Thursday, 14 April 2022

Breaking Bread


And the Word became flesh and moved into the neighbourhood. And the Word brought bread (borrowed from another!) - five loaves, seven loaves, distributed to thousands, never running out. And the Word brought bread, himself the bread, promising that hunger would be no more and that however much bread you ate you wouldn't need to worry about being thirsty from the clartyness of the bread (or something like that) because the bread the Word is, it's the bread of life. 

And the Word sat at a table surrounded by his friends and followers, and he took the bread that sat in front of him, and he broke it, saying 'this is my body broken for you', and after supper he took the cup - the wine in the cup symbolising the blood that would be shed as the bread of life was broken, not broken to be scattered and signify an ending, but broken, to bring healing and restore all that was broken before. 

When the Word became flesh and moved into the neighbourhood, he dwelled amongst people who were struggling to find light. He dwelled in the places where hunger was evident and needs were unmet. He dwelled in a world that needed far more than it received, and in his dwelling, he was able to show and bring life. 

As we're called to gather at the table to share a meal, as we break bread and wine as part of that meal, we find the presence of the Word amongst us. We find in the stories that we tell and the life that we share, that the bread of life is amongst us - he dwells, he feeds, he satisfies, he brings life. 

On Maundy Thursday this story becomes so poignantly our story as we gather in community and share food. Every time we gather as equals, not just on this day, but as companions around the table, this story, we hold onto as ours.

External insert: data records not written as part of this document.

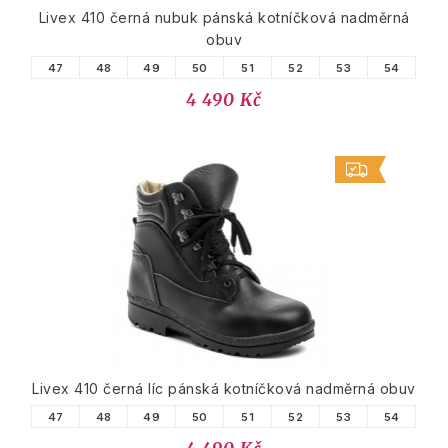
Livex 410 černá nubuk pánská kotníčková nadměrná
obuv
47
48
49
50
51
52
53
54
4 490 Kč
Livex 410 černá líc pánská kotníčková nadměrná obuv
47
48
49
50
51
52
53
54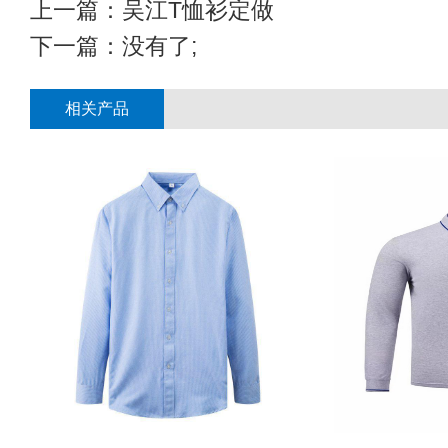
上一篇：
吴江T恤衫定做
下一篇：没有了;
相关产品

The story of Maundy Thursday calls us to a community where brokenness is evident but the smell and sounds of restoration are in the air. Each person at the table brings their own story - from the one who is doubting, to the one who is lost, to the one who is ready to sell everything for the shine of silver coins, to the one who will deny any of it ever happened, to the one who kneels on the floor and washes the feet. 

This Maundy Thursday story belongs to all those who rarely find a place at the table (and those who are often there too), for the table where the Bread of Life dwells has room for all who choose to make the story their own. It is a place where the homeless find a home, where the hungry are satisfied, where the unloved find abundant love, where the lonely are welcomed into community and where the broken scattered pieces of the shattered parts of life find a place to be brought together and made more beautiful than they ever have been before. It is a place where the story of how life in all its fulness is made possible is laid down in the symbols of the broken bread and wine and it reminds us that however lonely we feel we have a place to belong. 

In this dwelling at the table, this room in the neighbourhood, where the Bread of Life both presides and kneels before us, we hear a call to bring something of what he brings. In uniting our own stories with this story at the table we hear a call be a community that commits to gathering around a table that offers the welcome that the Maundy Thursday table brings. In our offering we are called to serve; in our blessings we are called to give; in our wholeness we are called to break; in the darkness, we are called to bring light; in our neighbourhood, we are called to dwell.